Dusty Springfield was an effortlessly intimate singer. She could present herself as vulnerable—broken, even—and drenched in sexuality at the same time. There weren't any tricks; she had a strong, rich voice and a striking command of the ambiguities of the material she tackled, especially on her milestone 1969 record Dusty in Memphis. She had an almost frighteningly clear-eyed awareness of the space that separates people but never stooped to cynicism or resignation.
Shelby Lynne, on the other hand, has a perfectly fine voice, but its one-note sex-pot huskiness pales next to Springfield's.

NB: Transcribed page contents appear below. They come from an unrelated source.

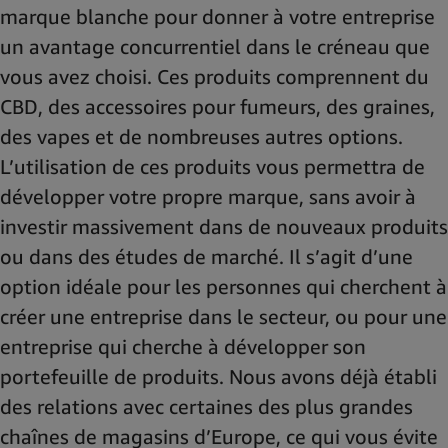
marque blanche pour donner à votre entreprise
un avantage concurrentiel dans le créneau que
vous avez choisi. Ces produits comprennent du
CBD, des accessoires pour fumeurs, des graines,
des vapes et de nombreuses autres options.
L’utilisation de ces produits vous permettra de
développer votre propre marque, sans avoir à
investir massivement dans de nouveaux produits
ou dans des études de marché. Il s’agit d’une
option idéale pour les personnes qui cherchent à
créer une entreprise dans le secteur, ou pour une
entreprise qui cherche à développer son
portefeuille de produits. Nous avons déjà établi
des relations avec certaines des plus grandes
chaînes de magasins d’Europe, ce qui vous évite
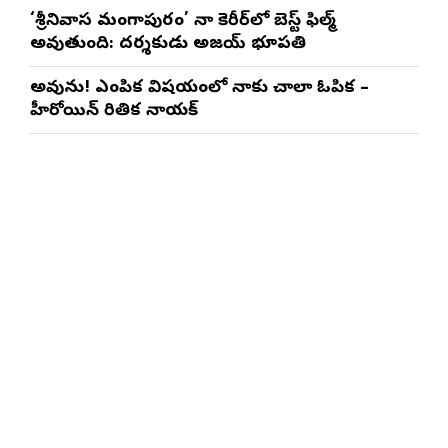
చేస్తాయి : దర్శకుడు మేర్లపాక గాంధీ
‘శ్రీనివాస మంగాపురం’ నా కెరీర్‌లో బెస్ట్ ఫిల్మ్
అవుతుంది: దర్శకుడు అజయ్ భూపతి
అవును! ఎంపిక విషయంలో నాకు చాలా ఓపిక –
హీరోయిన్ రితిక నాయక్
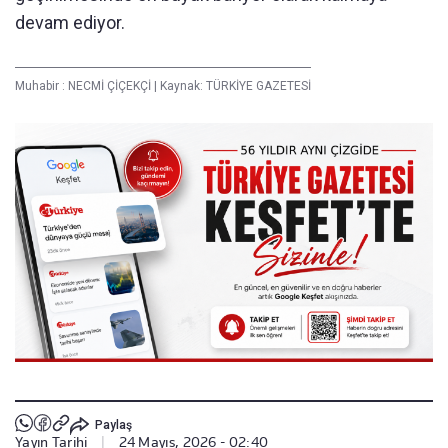
devam ediyor.
Muhabir :
NECMİ ÇİÇEKÇİ
|
Kaynak: TÜRKİYE GAZETESİ
Paylaş
Yayın Tarihi
|
24 Mayıs, 2026 - 02:40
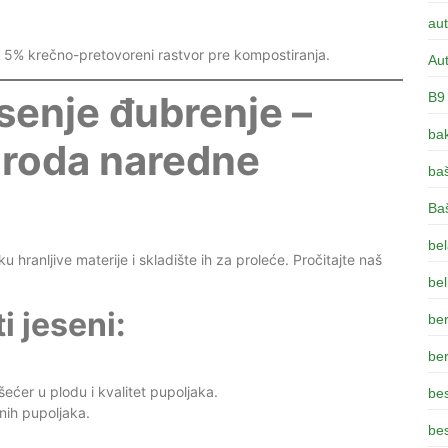
aut
 u 5% krečno-pretovoreni rastvor pre kompostiranja.
Aut
senje đubrenje –
B9
bak
g roda naredne
ba
Ba
bel
 hranljive materije i skladište ih za proleće. Pročitajte naš
bel
i jeseni:
be
be
ćer u plodu i kvalitet pupoljaka.
be
nih pupoljaka.
bes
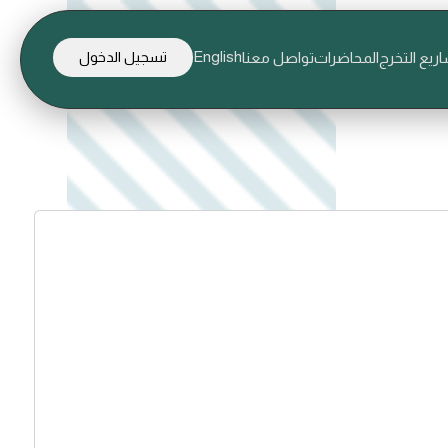
English
ريع التخرج
المحاضرات
تواصل معنا
تسجيل الدخول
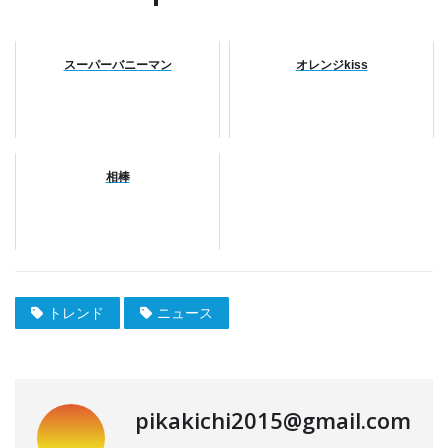
スーパーバニーマン
オレンジkiss
相棒
トレンド
ニュース
pikakichi2015@gmail.com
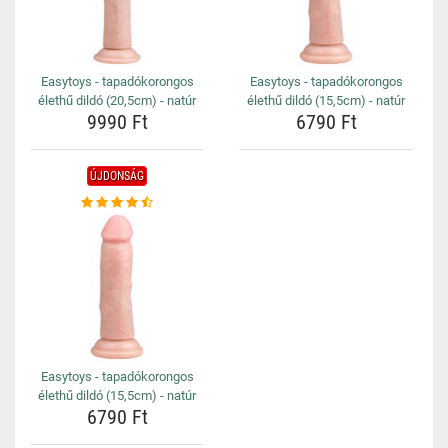
Easytoys - tapadókorongos
Easytoys - tapadókorongos
élethű dildó (20,5cm) - natúr
élethű dildó (15,5cm) - natúr
9990 Ft
6790 Ft
ÚJDONSÁG
Easytoys - tapadókorongos
élethű dildó (15,5cm) - natúr
6790 Ft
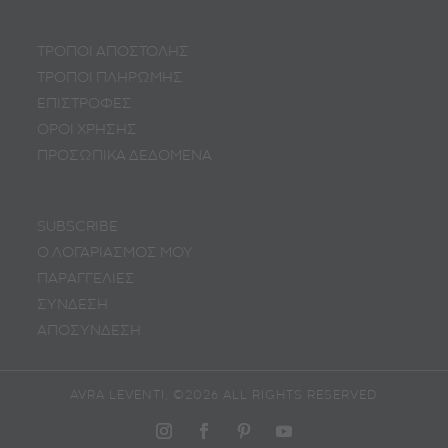
ΤΡΟΠΟΙ ΑΠΟΣΤΟΛΗΣ
ΤΡΟΠΟΙ ΠΛΗΡΩΜΗΣ
ΕΠΙΣΤΡΟΦΕΣ
ΟΡΟΙ ΧΡΗΣΗΣ
ΠΡΟΣΩΠΙΚA ΔΕΔΟΜΕΝA
SUBSCRIBE
Ο ΛΟΓΑΡΙΑΣΜΟΣ ΜΟΥ
ΠΑΡΑΓΓΕΛΙΕΣ
ΣΥΝΔΕΣΗ
ΑΠΟΣΥΝΔΕΣΗ
AVRA LEVENTI, ©2026 ALL RIGHTS RESERVED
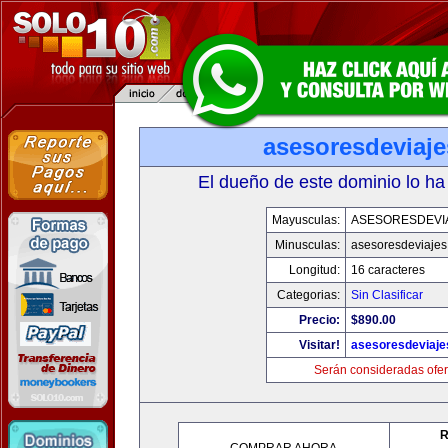
asesoresdeviaj
El dueño de este dominio lo ha
Mayusculas:
ASESORESDEVI
Minusculas:
asesoresdeviaje
Longitud:
16 caracteres
Categorias:
Sin Clasificar
Precio:
$890.00
Visitar!
asesoresdeviaj
Serán consideradas ofer
R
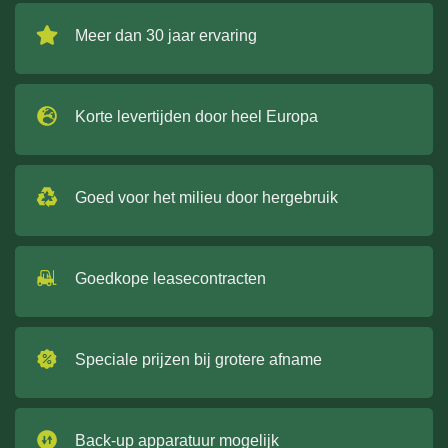
Meer dan 30 jaar ervaring
Korte levertijden door heel Europa
Goed voor het milieu door hergebruik
Goedkope leasecontracten
Speciale prijzen bij grotere afname
Back-up apparatuur mogelijk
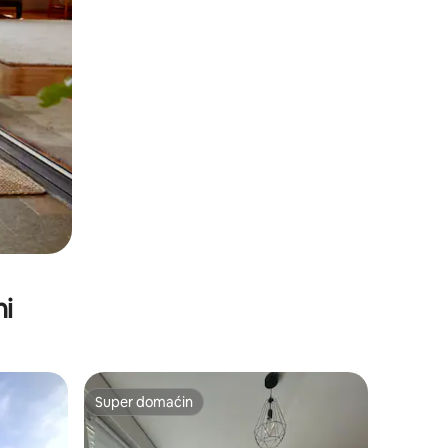
ni
Super domaćin
Super domaćin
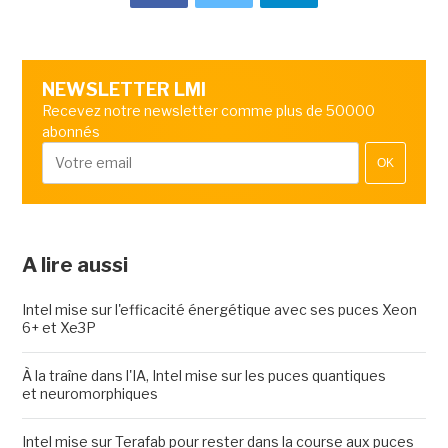
NEWSLETTER LMI
Recevez notre newsletter comme plus de 50000
abonnés
OK
A lire aussi
Intel mise sur l'efficacité énergétique avec ses puces Xeon
6+ et Xe3P
À la traîne dans l'IA, Intel mise sur les puces quantiques
et neuromorphiques
Intel mise sur Terafab pour rester dans la course aux puces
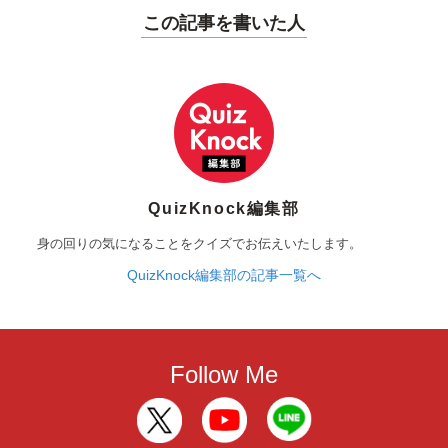
この記事を書いた人
QuizKnock編集部
身の回りの気になることをクイズでお伝えいたします。
QuizKnock編集部の記事一覧へ
Follow Me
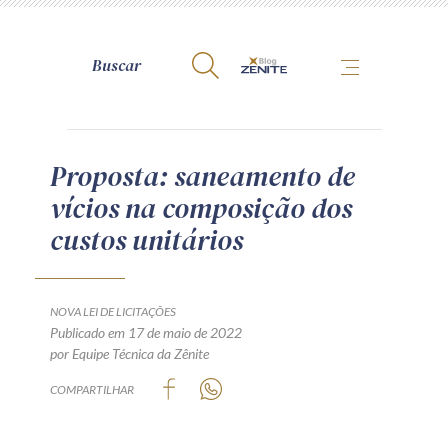
A Zênite
Proposta: saneamento de
vícios na composição dos
Como publicar conosco
custos unitários
Site da Zênite
Contato
Termos de uso
NOVA LEI DE LICITAÇÕES
Publicado em 17 de maio de 2022
Política de Privacidade
por Equipe Técnica da Zênite
Guia de Direitos dos Titulares de Dados
COMPARTILHAR
Encarregado (contato)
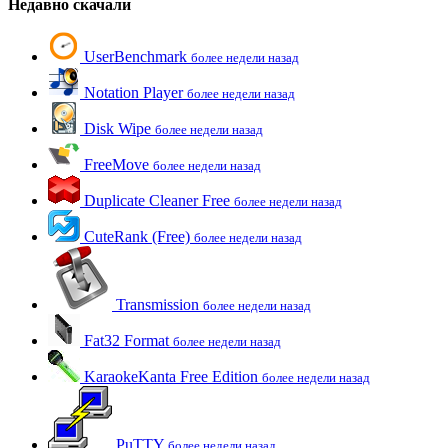
Недавно скачали
UserBenchmark
более недели назад
Notation Player
более недели назад
Disk Wipe
более недели назад
FreeMove
более недели назад
Duplicate Cleaner Free
более недели назад
CuteRank (Free)
более недели назад
Transmission
более недели назад
Fat32 Format
более недели назад
KaraokeKanta Free Edition
более недели назад
PuTTY
более недели назад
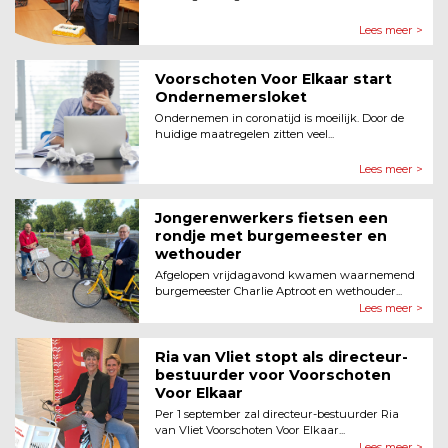
Lees meer >
Voorschoten Voor Elkaar start
Ondernemersloket
Ondernemen in coronatijd is moeilijk. Door de
huidige maatregelen zitten veel...
Lees meer >
Jongerenwerkers fietsen een
rondje met burgemeester en
wethouder
Afgelopen vrijdagavond kwamen waarnemend
burgemeester Charlie Aptroot en wethouder...
Lees meer >
Ria van Vliet stopt als directeur-
bestuurder voor Voorschoten
Voor Elkaar
Per 1 september zal directeur-bestuurder Ria
van Vliet Voorschoten Voor Elkaar...
Lees meer >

Her approach on Just a Little Lovin', a collection of nine songs from Dusty in Memphis and the new track "Pretend," is to pause and catch her voice in lackluster imitation of Springfield. On her original version of "Breakfast in Bed," for instance—"Breakfast in bed and a kiss or three/You don't have to say you love me"—Springfield is heart-wrenchingly aware of her own need and her partner's; the consequences of restraint seem worse than the inevitable results of cheating. It's as grown-up and complex a take on desire as pop music has ever delivered. On the same song, Lynne sounds like she's just giving in.
Multiple Grammy-winner Phil Ramone's production doesn't help. He mistakes slow for sultry and lounge for lush. Dusty in Memphis deserves tribute, but the best way to do that is to buy it and listen.